Thursday, October 10, 2013

It has been over 4 months since Mom died.  Dad is settling in very nicely here in Port Washington.  He walks by the Marina at least once per day.  My sister-in-law, Diane walks with him almost every day.  He is a stronger walker at the end of the summer.  He enjoys seeing the fish being caught and the boats going in and out of the water.  This late in October the Marina is getting emptier everyday, boats are being loaded onto semis and trucked away to their winter home.  Baseball season is coming to a close.  The Cards will be playing the Dodgers next and Dad doesn't know which one to cheer for since they are both his favorites.  Is there life after baseball?  How can we last through the winter? 

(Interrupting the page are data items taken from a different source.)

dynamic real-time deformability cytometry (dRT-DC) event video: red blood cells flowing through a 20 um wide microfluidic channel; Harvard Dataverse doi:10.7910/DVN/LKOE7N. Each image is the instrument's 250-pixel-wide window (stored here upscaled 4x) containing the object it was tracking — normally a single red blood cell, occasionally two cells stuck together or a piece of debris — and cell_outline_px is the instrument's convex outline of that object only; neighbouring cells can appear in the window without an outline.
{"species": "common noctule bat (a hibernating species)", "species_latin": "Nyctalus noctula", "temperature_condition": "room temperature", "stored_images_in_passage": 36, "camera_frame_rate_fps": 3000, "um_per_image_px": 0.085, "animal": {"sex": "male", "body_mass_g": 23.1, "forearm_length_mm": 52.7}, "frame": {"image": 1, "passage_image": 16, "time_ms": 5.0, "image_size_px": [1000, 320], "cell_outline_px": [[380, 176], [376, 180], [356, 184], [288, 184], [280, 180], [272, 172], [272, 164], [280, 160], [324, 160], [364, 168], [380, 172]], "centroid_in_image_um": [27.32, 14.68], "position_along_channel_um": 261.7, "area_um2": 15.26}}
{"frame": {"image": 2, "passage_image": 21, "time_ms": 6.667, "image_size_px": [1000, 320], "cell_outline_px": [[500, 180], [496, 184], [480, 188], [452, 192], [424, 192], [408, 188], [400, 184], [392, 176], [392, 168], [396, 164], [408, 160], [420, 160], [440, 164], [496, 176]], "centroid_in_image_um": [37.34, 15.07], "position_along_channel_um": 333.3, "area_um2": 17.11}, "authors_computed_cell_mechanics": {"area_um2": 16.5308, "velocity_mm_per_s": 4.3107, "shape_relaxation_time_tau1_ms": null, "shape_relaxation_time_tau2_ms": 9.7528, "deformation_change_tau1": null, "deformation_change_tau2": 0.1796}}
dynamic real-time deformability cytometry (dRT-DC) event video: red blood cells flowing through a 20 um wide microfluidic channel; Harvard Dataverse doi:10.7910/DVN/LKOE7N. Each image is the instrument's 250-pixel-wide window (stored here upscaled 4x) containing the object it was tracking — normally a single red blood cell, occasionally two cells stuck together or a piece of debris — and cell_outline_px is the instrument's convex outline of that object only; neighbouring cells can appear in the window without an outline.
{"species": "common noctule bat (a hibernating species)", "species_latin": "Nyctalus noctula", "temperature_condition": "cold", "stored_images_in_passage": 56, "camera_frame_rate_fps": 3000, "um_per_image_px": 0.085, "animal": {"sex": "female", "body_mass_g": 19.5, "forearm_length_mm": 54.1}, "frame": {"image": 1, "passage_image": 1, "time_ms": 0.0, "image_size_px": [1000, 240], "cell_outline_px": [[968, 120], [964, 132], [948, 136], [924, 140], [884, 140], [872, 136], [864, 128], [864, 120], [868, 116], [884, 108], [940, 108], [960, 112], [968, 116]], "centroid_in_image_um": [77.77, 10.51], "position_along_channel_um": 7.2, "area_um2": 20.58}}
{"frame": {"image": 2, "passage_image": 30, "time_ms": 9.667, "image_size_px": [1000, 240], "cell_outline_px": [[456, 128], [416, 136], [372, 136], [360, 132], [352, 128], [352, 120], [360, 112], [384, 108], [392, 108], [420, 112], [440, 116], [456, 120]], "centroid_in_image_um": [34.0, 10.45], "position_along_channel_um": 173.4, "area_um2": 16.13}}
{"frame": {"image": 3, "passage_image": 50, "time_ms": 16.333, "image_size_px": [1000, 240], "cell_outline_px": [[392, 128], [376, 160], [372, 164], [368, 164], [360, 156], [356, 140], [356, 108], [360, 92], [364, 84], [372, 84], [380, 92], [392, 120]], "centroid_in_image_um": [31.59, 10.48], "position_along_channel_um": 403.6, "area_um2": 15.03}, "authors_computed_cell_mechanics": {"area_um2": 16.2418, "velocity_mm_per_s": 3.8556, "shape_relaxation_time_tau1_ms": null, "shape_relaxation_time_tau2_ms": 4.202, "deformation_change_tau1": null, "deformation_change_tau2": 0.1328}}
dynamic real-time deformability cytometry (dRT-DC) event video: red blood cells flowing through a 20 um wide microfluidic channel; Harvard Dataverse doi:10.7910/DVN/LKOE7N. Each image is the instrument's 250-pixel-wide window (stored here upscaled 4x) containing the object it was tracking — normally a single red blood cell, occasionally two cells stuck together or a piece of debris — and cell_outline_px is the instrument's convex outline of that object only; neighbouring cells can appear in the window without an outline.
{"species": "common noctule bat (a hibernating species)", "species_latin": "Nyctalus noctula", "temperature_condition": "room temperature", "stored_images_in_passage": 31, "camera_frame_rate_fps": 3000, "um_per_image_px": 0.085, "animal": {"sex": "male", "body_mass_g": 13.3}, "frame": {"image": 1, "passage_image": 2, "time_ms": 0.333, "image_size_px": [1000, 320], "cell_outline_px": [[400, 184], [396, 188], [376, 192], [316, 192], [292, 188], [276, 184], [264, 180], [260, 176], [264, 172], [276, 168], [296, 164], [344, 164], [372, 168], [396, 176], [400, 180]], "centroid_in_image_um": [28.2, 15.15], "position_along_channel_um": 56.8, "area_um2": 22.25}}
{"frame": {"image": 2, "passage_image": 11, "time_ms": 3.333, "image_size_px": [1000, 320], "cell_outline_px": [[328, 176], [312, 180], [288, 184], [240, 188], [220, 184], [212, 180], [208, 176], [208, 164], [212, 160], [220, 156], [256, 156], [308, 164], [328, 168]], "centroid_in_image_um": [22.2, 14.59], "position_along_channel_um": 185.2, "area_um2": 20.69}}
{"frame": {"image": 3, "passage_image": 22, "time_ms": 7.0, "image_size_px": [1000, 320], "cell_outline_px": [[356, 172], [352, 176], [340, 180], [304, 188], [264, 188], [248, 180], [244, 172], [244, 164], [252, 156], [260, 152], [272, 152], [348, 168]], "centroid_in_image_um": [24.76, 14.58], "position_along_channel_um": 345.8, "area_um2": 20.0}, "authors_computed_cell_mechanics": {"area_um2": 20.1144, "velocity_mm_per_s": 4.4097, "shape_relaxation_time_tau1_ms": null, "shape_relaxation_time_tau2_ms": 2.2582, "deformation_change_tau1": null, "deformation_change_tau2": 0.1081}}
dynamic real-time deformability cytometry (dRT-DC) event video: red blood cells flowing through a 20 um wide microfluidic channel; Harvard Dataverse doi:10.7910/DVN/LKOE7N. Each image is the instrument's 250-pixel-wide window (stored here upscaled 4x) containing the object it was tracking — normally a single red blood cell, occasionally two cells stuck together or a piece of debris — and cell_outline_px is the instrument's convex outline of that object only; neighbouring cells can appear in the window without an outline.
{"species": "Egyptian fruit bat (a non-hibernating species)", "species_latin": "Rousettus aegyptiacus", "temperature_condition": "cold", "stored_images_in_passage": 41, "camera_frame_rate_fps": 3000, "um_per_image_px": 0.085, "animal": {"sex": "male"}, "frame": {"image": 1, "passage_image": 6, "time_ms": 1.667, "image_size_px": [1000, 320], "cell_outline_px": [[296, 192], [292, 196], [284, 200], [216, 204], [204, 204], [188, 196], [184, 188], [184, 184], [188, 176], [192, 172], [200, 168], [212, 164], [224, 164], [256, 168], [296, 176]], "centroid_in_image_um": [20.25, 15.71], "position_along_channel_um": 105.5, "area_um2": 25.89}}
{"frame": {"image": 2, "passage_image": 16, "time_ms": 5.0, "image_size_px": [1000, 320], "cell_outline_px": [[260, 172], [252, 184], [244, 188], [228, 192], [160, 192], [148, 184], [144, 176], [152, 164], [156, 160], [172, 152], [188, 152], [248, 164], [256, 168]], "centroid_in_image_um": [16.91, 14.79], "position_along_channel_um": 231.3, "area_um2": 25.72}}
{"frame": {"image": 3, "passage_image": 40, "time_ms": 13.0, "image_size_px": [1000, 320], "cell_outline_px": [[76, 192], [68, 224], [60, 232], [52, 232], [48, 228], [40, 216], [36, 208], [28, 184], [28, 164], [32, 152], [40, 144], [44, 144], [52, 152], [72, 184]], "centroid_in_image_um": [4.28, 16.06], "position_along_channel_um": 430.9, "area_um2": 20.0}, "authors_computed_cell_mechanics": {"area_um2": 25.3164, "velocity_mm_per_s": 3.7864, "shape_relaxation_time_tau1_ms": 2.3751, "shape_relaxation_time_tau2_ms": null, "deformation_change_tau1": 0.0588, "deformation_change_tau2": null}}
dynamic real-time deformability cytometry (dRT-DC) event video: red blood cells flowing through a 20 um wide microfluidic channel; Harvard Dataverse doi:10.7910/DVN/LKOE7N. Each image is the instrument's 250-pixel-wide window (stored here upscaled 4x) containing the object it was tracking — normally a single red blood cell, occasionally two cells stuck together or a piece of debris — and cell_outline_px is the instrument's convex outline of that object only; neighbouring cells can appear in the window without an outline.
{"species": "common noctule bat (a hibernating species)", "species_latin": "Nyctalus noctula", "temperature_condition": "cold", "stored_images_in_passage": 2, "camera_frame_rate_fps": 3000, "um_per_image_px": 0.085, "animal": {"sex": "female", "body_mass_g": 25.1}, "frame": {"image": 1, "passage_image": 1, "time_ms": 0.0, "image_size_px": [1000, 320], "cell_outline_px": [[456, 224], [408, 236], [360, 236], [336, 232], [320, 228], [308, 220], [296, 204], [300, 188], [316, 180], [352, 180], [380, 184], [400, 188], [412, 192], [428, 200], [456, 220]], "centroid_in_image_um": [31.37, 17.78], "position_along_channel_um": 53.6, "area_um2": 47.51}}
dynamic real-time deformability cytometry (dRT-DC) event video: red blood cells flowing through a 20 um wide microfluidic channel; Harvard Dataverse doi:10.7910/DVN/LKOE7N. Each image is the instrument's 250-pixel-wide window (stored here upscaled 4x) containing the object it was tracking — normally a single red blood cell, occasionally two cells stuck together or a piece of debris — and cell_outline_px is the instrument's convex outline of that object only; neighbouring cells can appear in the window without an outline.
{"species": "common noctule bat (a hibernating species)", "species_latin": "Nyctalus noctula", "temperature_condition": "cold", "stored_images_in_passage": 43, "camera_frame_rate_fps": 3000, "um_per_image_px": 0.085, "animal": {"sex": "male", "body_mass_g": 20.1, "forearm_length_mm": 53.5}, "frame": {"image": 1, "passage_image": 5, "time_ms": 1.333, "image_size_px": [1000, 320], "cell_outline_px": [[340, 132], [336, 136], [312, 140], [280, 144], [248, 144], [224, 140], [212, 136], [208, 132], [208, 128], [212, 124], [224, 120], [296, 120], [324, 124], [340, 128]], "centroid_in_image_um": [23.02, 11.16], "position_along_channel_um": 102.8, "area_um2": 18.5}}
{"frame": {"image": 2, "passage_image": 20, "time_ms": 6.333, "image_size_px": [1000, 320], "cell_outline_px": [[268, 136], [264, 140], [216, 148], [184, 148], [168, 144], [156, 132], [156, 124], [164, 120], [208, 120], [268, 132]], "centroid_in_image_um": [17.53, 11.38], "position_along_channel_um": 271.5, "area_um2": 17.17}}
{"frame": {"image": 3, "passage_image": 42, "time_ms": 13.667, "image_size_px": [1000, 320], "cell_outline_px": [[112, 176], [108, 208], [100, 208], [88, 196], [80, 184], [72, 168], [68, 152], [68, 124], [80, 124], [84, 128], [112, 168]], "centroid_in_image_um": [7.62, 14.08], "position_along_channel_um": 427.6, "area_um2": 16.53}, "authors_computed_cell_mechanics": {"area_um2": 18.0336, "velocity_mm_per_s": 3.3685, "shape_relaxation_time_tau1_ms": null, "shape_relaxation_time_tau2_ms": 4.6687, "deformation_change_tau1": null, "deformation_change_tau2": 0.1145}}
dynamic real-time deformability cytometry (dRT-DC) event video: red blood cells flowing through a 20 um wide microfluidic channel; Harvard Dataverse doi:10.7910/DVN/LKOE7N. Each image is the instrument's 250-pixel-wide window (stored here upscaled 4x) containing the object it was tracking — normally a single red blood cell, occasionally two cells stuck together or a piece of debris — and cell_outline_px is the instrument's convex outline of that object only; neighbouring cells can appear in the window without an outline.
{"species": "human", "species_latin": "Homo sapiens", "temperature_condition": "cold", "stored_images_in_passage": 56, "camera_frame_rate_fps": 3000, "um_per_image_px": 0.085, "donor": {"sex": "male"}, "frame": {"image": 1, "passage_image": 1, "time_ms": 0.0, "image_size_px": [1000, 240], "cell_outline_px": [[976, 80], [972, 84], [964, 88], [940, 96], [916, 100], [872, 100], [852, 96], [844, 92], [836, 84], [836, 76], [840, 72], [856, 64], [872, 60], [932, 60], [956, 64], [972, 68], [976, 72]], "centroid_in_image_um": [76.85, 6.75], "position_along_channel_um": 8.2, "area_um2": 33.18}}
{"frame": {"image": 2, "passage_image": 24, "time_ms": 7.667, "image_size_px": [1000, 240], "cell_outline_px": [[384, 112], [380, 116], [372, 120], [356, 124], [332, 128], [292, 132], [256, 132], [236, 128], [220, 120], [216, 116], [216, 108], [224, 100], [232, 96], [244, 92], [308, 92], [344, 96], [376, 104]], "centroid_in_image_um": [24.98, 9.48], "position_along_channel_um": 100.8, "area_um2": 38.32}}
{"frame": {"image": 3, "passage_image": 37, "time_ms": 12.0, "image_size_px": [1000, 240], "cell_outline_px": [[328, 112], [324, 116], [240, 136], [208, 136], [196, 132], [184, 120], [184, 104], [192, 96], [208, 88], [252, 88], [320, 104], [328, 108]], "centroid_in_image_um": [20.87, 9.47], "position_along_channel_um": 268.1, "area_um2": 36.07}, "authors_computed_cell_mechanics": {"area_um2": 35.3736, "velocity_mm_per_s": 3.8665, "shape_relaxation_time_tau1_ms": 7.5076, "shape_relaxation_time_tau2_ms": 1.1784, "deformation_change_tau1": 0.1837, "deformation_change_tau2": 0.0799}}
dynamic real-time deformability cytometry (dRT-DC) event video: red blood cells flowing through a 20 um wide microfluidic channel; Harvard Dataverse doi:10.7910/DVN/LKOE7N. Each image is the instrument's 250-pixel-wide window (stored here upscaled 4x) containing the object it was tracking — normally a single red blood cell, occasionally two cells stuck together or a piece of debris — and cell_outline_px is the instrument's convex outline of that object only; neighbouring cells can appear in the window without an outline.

Dad has tried pizza, tacos, zucchini soup, barbecue pork sandwiches and guess what?  He likes them! He tried one piece of asparagus-he didn't like that!  We have him hooked on weight watchers ice cream bars.  We found some bologna and summer sausage that is satisfactory.  He has survived without Anderson-Erickson milk.....

 I gave dad a Mom's list of family birthdays and some birthday cards.  Hopefully he will send some.  I know he needs to stay in touch with his family.

I still find myself wanting to pick up the phone and call Mom.  I still cannot understand what happened and spend time wondering why and if I should have done something different.  Well I will not get the answers to my questions in this life. 

Sunday, July 14, 2013

You look just like your mother

When I was younger, people always said I looked like my mom did at that age. I did not start to see the resemblance until I was older and had kids of my own.  I do not look like her if you look at individual features. My eyes are not her eyes.  My nose is not like hers.  My smile was never as wide, my teeth are not the same.  And yet, people always recognized that I was Karen Scott's daughter because I looked like her.  My daughter looks like me too

I remember when I was 5 or 6 I thought mom was the most beautiful mom ever.  She was brave too.  She killed a skunk with a flashlight and a mouse with her broom.  She knew everything.

Mom married when she was 17 and I was born when she was 18.  She had 3 kids by the time she was 20.  When I was 18, I just wanted to be free and have fun.  She was only 18 years older than me so it seems to me now that in some ways we grew up together.  I can't believe she is gone at age 76.  I can't understand it.  It changes the timeline of my life.  It resets my expiration date.  It leaves me wanting to talk to her.

There will be no order to my writing, just random thoughts based on random memories.

Saturday, July 13, 2013

I can't call my mom ever again

After a lovely, busy day I sit thinking that I should call my mom. It has been too long since we spoke.    She died on May 28, 2013.  I wasn't expecting it.  I still find it hard to understand.  I want to talk to her again.